The time has come for software liability laws. - princeverma
http://queue.acm.org/detail.cfm?id=2030258&x=y
======
kls
It's actually much simpler, don't buy or use software from a vendor that has a
track record of vulnerability issues and questionable ethical decisions. I
don't use Facebook for this very reason. I did not like something that
Zuckerberg said once about his users and decided I could do without the
service. It really is that simple.

The whole if you deliver source code you get to limit your liability idea
looks like a Trojan for open source. Companies should not be cohered into
providing their code base to users via regulations. If you don't like that a
company does not provide it's code for inspection, then don't purchase from
that vendor.

This type of regulation would fail in it's intent, the day it was enacted,
vendors would raise their prices to reflect the new risks involved and the
cost of the regulation would be passed on to the consumer. Further the markets
would securitize the risk in the form of insurance and that risk and profit
would be passed to the financial industry, who can manage the risk portfolio.

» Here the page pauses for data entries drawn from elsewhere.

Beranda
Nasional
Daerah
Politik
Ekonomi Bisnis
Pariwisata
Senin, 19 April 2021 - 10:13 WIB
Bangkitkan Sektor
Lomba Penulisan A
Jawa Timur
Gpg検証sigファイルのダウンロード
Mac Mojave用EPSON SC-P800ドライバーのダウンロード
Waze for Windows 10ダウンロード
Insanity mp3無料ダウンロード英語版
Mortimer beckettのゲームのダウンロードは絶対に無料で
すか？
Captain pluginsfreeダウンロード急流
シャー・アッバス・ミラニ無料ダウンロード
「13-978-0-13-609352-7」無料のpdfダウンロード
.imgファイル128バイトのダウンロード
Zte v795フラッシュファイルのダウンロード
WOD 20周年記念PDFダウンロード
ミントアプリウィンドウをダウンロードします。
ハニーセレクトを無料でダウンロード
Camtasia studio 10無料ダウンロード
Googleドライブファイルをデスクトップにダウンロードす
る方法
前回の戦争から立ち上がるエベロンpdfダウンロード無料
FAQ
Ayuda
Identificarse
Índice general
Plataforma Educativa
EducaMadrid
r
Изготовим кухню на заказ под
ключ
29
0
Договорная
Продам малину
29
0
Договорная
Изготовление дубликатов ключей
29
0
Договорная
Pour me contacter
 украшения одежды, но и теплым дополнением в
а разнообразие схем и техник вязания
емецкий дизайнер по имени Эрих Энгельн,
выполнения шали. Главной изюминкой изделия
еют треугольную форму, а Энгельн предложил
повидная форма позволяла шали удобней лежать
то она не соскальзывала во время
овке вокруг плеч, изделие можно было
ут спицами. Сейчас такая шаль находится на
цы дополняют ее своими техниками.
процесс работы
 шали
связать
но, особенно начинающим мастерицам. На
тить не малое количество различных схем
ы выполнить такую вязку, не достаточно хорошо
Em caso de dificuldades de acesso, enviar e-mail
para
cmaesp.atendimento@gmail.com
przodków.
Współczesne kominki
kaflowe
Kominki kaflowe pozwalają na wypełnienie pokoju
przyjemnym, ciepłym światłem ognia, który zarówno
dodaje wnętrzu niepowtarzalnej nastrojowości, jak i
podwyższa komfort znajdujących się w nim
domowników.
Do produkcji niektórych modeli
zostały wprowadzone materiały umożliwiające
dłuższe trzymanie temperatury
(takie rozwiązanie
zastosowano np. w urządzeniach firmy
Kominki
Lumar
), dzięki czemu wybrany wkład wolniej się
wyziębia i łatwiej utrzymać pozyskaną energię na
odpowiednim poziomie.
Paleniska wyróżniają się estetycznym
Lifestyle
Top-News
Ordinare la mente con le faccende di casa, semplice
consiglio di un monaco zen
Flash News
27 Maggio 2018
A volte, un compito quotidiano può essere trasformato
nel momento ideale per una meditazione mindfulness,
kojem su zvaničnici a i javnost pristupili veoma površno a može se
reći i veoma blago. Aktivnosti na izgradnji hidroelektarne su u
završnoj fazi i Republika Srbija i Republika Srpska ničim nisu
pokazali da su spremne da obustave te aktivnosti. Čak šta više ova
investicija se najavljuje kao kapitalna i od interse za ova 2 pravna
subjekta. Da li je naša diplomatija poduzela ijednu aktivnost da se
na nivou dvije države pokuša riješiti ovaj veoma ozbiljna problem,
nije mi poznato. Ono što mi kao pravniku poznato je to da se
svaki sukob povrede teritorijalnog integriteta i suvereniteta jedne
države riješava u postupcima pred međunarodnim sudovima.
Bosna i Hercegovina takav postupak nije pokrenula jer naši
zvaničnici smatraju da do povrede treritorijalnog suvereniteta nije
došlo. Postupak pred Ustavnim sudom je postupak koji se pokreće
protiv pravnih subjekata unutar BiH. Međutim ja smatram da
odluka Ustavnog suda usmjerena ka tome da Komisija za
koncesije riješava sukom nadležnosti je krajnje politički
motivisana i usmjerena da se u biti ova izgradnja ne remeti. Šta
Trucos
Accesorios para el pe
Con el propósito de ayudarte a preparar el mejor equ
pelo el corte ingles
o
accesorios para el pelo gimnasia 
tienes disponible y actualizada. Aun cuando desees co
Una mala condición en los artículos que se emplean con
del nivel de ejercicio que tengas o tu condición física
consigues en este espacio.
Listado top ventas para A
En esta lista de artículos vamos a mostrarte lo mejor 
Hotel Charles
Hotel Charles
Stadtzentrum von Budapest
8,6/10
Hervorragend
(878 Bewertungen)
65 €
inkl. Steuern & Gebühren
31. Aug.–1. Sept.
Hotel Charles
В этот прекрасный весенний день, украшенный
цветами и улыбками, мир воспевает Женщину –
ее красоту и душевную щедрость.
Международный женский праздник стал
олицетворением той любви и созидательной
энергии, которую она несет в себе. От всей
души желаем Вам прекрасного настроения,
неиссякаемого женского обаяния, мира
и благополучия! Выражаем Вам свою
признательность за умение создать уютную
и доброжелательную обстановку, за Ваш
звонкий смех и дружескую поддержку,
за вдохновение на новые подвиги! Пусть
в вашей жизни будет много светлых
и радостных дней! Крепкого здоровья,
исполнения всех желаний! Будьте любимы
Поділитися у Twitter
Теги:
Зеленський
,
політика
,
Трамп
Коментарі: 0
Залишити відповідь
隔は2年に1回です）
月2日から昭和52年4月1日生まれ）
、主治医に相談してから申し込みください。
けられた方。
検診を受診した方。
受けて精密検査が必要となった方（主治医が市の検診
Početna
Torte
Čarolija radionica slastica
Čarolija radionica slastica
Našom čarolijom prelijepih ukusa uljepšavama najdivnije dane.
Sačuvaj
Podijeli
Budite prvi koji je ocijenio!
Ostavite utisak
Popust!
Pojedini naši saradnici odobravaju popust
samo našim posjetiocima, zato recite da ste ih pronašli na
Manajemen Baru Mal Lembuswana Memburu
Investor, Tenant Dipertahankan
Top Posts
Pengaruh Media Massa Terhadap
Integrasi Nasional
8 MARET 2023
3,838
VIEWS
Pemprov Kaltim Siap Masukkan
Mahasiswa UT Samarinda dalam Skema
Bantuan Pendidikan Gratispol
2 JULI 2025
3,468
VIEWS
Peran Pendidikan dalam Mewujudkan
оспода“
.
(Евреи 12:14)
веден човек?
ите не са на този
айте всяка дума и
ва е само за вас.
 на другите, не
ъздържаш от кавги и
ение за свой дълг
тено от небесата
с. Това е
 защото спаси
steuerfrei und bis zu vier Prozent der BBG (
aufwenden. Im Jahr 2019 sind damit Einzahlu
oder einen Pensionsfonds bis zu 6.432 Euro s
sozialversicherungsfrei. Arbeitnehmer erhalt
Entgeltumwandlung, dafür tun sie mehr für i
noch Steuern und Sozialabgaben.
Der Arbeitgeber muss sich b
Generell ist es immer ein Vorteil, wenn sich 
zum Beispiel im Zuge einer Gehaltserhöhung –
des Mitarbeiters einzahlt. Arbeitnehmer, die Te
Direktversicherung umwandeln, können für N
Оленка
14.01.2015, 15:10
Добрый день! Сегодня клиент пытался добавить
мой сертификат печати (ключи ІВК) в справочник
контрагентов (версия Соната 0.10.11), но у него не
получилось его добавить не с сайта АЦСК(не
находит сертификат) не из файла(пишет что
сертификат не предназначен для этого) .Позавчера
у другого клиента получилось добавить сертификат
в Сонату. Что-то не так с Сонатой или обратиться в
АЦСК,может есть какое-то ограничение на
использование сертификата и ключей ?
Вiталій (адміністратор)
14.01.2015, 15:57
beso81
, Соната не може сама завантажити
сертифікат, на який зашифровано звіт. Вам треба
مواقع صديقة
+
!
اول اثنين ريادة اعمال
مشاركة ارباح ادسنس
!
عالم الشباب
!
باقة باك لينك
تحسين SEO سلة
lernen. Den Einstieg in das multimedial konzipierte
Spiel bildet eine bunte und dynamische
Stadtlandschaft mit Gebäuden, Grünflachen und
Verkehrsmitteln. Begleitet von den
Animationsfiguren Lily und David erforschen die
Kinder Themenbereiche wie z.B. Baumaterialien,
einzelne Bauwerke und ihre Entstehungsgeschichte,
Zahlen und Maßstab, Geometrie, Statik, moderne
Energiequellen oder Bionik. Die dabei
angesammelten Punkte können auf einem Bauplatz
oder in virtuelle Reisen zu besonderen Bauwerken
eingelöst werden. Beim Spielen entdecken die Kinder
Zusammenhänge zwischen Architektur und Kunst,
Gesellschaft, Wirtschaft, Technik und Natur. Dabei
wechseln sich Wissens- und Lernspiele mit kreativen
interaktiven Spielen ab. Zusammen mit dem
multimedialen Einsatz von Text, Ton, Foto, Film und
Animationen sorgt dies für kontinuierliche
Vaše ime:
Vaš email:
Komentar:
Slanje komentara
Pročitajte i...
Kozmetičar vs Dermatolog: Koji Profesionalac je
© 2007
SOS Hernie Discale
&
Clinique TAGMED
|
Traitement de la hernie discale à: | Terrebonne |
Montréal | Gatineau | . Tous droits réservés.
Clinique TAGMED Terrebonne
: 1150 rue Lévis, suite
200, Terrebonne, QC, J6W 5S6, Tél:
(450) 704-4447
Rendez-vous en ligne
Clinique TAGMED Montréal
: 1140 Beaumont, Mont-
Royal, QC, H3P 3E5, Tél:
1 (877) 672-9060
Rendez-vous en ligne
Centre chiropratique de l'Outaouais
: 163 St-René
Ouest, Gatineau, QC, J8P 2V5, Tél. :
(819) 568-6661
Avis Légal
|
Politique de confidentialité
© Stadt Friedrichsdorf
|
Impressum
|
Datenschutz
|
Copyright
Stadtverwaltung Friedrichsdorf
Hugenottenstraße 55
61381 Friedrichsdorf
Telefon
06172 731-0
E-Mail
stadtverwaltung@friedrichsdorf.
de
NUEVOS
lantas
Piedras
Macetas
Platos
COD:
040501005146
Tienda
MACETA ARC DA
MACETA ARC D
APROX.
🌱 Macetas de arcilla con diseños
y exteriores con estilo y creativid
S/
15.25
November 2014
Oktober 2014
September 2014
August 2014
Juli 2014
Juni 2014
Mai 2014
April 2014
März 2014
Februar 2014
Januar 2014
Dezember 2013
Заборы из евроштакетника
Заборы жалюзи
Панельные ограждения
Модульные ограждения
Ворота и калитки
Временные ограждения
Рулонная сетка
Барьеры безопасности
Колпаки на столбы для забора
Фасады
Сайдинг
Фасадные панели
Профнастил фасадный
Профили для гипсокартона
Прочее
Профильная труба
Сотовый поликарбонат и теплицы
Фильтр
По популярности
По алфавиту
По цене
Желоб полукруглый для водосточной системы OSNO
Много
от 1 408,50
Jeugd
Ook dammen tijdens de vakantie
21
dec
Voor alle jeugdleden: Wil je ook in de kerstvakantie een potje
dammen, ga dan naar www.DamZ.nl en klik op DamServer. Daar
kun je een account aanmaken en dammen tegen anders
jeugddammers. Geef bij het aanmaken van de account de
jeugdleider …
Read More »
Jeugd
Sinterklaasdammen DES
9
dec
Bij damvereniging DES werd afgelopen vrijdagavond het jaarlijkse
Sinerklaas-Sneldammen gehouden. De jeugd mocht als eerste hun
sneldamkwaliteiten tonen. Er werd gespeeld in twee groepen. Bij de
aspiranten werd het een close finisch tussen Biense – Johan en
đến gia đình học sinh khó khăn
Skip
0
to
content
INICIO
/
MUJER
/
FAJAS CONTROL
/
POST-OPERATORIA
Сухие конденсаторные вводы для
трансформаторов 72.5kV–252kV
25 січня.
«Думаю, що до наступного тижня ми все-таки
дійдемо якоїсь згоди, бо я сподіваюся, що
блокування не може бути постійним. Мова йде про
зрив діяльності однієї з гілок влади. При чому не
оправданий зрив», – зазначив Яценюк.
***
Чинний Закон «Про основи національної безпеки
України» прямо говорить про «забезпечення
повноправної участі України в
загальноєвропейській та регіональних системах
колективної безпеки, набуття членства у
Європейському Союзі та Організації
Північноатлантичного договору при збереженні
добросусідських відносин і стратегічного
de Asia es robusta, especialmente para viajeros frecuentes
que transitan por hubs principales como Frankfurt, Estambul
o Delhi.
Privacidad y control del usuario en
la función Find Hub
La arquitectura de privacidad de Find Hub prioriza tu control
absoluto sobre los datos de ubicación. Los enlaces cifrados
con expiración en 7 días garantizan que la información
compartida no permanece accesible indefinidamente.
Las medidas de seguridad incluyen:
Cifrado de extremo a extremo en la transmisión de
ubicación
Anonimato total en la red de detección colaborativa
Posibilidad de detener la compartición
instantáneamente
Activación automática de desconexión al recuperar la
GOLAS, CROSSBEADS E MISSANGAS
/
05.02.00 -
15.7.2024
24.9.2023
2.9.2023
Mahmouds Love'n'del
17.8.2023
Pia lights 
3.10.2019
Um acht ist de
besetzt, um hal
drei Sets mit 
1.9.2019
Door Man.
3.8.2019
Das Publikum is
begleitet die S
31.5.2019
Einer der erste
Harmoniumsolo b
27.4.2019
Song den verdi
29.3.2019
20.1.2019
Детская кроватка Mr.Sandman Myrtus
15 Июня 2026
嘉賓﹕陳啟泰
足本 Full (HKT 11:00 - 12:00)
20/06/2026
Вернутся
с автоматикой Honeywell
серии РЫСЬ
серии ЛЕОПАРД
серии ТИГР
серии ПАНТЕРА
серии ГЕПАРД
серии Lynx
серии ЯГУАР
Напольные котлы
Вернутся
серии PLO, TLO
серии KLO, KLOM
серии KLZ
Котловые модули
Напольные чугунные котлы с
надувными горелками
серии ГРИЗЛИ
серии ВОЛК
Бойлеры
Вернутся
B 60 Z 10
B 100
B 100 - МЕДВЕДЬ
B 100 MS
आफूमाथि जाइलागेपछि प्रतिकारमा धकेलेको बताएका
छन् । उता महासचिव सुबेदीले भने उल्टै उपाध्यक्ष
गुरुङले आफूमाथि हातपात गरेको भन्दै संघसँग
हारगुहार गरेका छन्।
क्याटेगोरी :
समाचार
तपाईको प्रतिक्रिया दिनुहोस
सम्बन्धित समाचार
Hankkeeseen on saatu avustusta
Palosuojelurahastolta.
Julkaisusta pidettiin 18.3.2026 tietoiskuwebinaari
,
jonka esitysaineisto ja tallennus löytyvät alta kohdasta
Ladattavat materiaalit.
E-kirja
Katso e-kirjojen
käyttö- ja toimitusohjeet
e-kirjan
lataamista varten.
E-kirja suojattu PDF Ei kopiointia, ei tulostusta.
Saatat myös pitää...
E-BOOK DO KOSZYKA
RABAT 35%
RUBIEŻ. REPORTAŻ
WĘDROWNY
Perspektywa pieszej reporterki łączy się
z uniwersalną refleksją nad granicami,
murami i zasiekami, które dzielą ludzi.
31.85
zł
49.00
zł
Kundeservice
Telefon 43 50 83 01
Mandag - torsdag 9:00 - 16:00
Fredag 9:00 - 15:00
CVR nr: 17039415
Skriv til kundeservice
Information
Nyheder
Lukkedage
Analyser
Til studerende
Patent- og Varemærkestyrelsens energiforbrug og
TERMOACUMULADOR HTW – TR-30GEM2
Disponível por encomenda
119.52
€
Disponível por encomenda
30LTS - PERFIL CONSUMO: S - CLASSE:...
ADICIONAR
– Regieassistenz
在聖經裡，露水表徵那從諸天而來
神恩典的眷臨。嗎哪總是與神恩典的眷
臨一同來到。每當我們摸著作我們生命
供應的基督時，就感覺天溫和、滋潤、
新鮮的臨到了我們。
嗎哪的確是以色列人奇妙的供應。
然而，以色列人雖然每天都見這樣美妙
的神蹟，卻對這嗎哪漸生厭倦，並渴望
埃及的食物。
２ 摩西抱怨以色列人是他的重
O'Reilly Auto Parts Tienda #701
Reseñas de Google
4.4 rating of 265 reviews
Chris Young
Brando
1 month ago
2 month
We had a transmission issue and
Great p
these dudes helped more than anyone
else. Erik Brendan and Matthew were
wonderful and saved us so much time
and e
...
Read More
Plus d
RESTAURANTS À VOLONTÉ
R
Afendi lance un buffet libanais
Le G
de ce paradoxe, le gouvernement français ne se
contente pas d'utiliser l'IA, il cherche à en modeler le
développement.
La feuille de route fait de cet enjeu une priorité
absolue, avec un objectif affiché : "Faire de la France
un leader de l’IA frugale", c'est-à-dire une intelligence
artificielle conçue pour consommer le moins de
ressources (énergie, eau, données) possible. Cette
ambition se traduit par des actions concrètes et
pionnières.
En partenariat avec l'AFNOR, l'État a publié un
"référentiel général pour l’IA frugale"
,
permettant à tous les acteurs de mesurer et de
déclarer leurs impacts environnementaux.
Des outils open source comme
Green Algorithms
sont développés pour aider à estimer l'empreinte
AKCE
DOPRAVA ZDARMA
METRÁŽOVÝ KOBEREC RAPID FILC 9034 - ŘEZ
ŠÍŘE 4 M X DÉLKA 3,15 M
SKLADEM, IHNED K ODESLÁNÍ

So the cost gets passed to the consumer and the increased fees do nothing to
further innovation but rather give the financial industry a foothold in
software. So we up the cost of innovation by creating the artificial necessity
of a middleman that brokers risk with no benefit to either the consumer or the
innovator. This is how needless regulation kills a market and it usual happens
due to those clamoring for regulation having a secondary agenda. Such as
forcing code to be open. Don't get me wrong sometimes regulation is needed,
but regulation should be looked at as a last resort measure.